● What is being asked
Name every field of the NodeLabelPersistenceResult model in the API reference text below, giving each field's type.
*** Supplied passage
Execution metrics and statistics

Return type:

NodeLabelWriteResult

pydantic model graphdatascience.procedure_surface.api.catalog.NodeLabelMutateResult
field mutate_millis: int
pydantic model graphdatascience.procedure_surface.api.catalog.NodeLabelPersistenceResult
field configuration: dict[str, object]
field graph_name: str
field node_count: int
field node_label: str
field node_labels_written: int
pydantic model graphdatascience.procedure_surface.api.catalog.NodeLabelWriteResult
field write_millis: int
pydantic model graphdatascience.procedure_surface.api.catalog.NodePropertiesDropResult
field graph_name: str
field node_properties: list[str]
field properties_removed: int
class graphdatascience.procedure_surface.api.catalog.NodePropertiesEndpoints
abstract drop(G: GraphV2, node_properties: list[str], *, fail_if_missing: bool | None = None, concurrency: int | None = None, username: str | None = None) NodePropertiesDropResult

Drops the specified node properties from the graph.

Parameters:
  • G (GraphV2) – Graph object to use

  • node_properties (list[str]) – The node properties to drop

  • fail_if_missing (bool | None = None,) – Whether to fail if any of the node properties are missing

  • concurrency (int | None) – Number of concurrent threads to use.

  • username (str | None) – As an administrator, impersonate a different user for accessing their graphs.

Returns:

Execution metrics and statistics

Return type:

NodePropertiesDropResult

abstract stream(G: GraphV2, node_properties: str | list[str], *, list_node_labels: bool | None = None, node_labels: list[str] = ['*'], concurrency: int | None = None, sudo: bool = False, log_progress: bool = True, username: str | None = None, job_id: str | None = None, db_node_properties: list[str] | None = None) DataFrame

Streams the specified node properties from the graph.

Parameters:
  • G (GraphV2) – Graph object to use

  • node_properties (str | list[str]) – The node properties to stream

  • list_node_labels (boolean | None, default=None) – Whether to include node labels in the stream

  • node_labels (list[str]) – Filter the graph using the given node labels. Nodes with any of the given labels will be included.
******
*** Entries provided
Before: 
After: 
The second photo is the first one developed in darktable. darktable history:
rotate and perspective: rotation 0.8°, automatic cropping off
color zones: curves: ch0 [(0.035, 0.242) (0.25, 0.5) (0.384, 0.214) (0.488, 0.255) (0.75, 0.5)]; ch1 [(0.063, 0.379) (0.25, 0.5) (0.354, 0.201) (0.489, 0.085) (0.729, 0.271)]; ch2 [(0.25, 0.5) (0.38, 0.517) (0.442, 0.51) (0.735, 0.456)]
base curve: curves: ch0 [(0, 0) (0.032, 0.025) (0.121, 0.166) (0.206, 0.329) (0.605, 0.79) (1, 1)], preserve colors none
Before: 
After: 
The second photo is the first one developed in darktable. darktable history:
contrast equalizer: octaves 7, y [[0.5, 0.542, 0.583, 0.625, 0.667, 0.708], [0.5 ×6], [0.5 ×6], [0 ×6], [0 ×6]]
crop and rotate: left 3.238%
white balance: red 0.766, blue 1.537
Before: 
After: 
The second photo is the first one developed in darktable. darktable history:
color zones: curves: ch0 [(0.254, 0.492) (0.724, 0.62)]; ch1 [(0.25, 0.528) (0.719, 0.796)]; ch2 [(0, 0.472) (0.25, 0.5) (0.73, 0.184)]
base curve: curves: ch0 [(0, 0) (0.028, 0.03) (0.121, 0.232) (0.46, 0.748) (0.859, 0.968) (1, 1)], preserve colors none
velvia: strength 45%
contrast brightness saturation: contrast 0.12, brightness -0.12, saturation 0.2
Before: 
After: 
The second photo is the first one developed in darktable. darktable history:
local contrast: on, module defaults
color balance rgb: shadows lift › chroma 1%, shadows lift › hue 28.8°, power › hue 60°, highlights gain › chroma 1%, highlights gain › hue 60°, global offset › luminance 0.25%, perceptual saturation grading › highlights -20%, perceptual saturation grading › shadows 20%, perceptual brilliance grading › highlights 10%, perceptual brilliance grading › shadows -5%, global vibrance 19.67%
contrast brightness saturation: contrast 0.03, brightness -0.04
******
● Written solution
- configuration: dict[str, object]
- graph_name: str
- node_count: int
- node_label: str
- node_labels_written: int